Design: Seven gynecologic subspecialty pathologists based in different tertiary care centers assigned histologically-based diagnosis given 151 endometrial carcinomas using 1-2 representative slides from hysterectomy specimens. Inter-observer agreement in histotype diagnosis was then compared between each of the 4 TCGA groups.

Results: Inter-observer agreement in each of the 4 TCGA groups is summarized in Table 1. Consensus agreement in histotype diagnosis was excellent in the CN-L group, intermediate in the MSI and POLE, and lowest in the CN-H group.

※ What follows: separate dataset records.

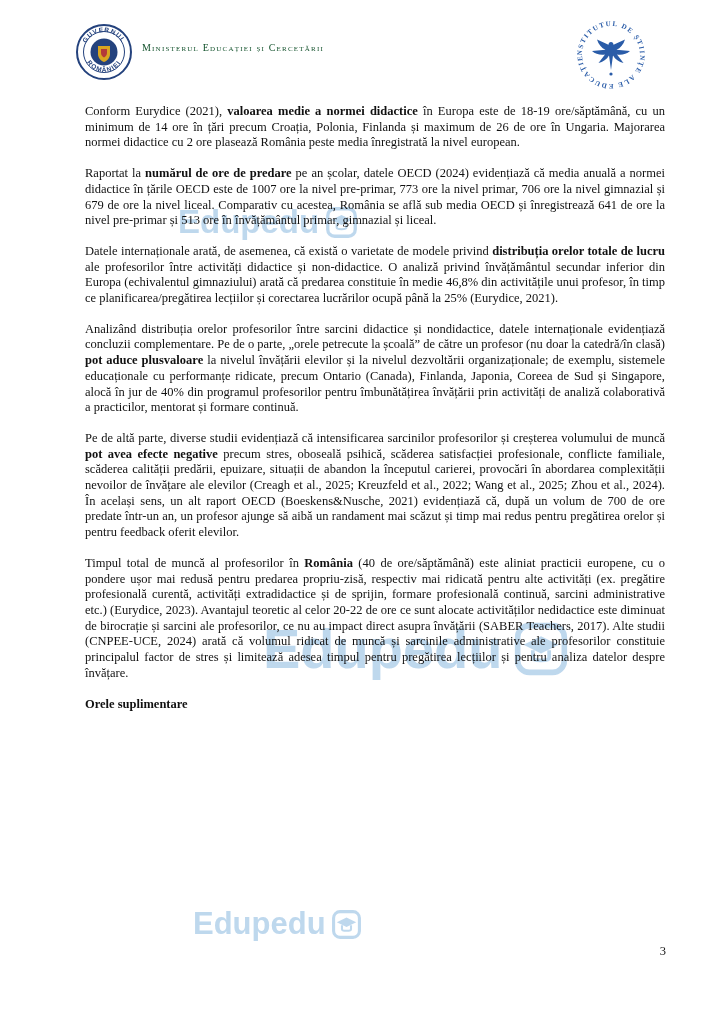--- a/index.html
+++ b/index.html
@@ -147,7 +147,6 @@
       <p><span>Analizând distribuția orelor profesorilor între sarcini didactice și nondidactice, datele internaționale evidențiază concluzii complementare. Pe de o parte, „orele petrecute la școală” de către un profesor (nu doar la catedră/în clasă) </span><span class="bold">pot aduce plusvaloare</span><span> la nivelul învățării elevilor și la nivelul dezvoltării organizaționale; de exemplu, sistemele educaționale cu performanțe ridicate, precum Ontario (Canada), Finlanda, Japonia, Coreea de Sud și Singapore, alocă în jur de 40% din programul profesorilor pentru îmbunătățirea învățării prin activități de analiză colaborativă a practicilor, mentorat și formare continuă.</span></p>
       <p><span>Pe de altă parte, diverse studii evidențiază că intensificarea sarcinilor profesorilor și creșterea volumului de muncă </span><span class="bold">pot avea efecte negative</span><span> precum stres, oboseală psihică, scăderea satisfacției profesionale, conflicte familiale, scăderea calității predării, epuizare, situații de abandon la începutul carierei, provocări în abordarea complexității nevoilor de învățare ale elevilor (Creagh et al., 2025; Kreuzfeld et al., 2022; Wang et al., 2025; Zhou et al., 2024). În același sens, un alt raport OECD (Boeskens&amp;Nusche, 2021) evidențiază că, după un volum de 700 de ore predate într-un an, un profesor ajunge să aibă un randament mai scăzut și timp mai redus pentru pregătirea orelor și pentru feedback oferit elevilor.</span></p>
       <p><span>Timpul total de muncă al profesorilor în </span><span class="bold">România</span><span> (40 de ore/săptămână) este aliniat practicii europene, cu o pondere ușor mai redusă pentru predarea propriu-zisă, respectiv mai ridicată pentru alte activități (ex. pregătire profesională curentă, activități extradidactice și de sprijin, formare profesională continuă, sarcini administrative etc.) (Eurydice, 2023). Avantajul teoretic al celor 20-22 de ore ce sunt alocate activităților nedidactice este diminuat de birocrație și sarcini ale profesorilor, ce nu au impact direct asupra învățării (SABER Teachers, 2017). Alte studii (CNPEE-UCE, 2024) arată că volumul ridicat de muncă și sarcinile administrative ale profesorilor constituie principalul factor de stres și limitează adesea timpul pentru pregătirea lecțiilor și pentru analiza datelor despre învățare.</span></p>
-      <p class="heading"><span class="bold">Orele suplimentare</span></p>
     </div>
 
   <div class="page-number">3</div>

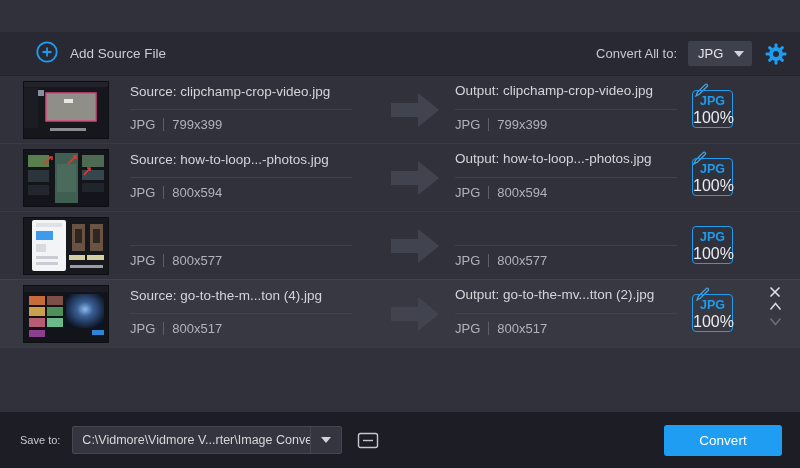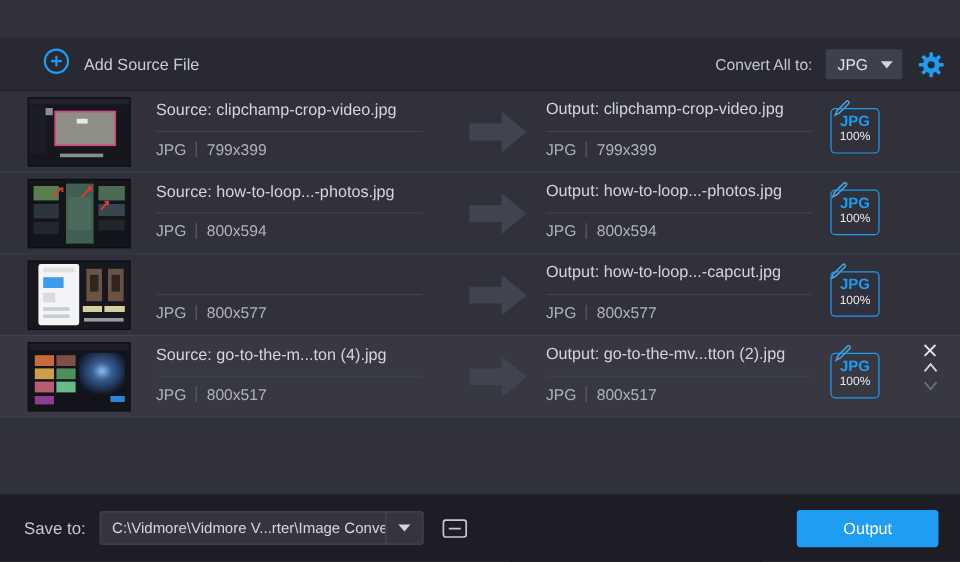--- a/index.html
+++ b/index.html
@@ -48,7 +48,7 @@
   .badge{position:absolute;left:692px;top:14px;width:41px;height:38px;border:1px solid #1e9cf0;
     border-radius:4px;text-align:center;box-sizing:border-box;}
   .badge-format{color:#1e9cf0;font-weight:bold;font-size:12.5px;margin-top:3px;}
-  .badge-quality{color:#eaebef;font-size:10px;margin-top:1px;}
+  .badge-quality{color:#eaebef;font-size:16px;margin-top:1px;}
   .row-ctrls{position:absolute;left:763px;top:4px;width:24px;}
   .ctrl{width:24px;height:15px;display:flex;align-items:center;justify-content:center;cursor:pointer;}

Table 1. Inter-observer agreement of histologic diagnosis in the 4 molecularly classified TCGA groups.


 POLE MSI  CN-L  CN-H
 N 34  40  41  36
 Consensus
 Diagnosis *
22 (65%)  23 (58%) 37 (90%) 14 (39%)
 Histotype
 Distribution†
EC1-2: 19
EC3: 12
SC: 1
CCC: 0
DDEC: 1
Other: 1
EC1-2: 29
EC3: 7
SC: 0
CCC: 0
DDEC: 2
Other: 2
EC1-2: 37
EC3: 3
SC: 0
CCC: 0
DDEC: 0
Other: 1
EC1-2: 4
EC3: 4
SC: 23
CCC: 1
DDEC: 1
Other: 3




* All 7 pathologists in agreement
† Kappa values are calculated based on 5 major diagnostic categories: endometrioid, serous, clear cell, mucinous and other

Conclusions: The degree of diagnostic agreement made by gynecologic subspecialty pathologists varies depending on TCGA subgroup assignment. In the groups where inter-observer variability is less optimal (MSI, POLE, CN-H), there may be a role for ancillary immunohistochemical or molecular studies.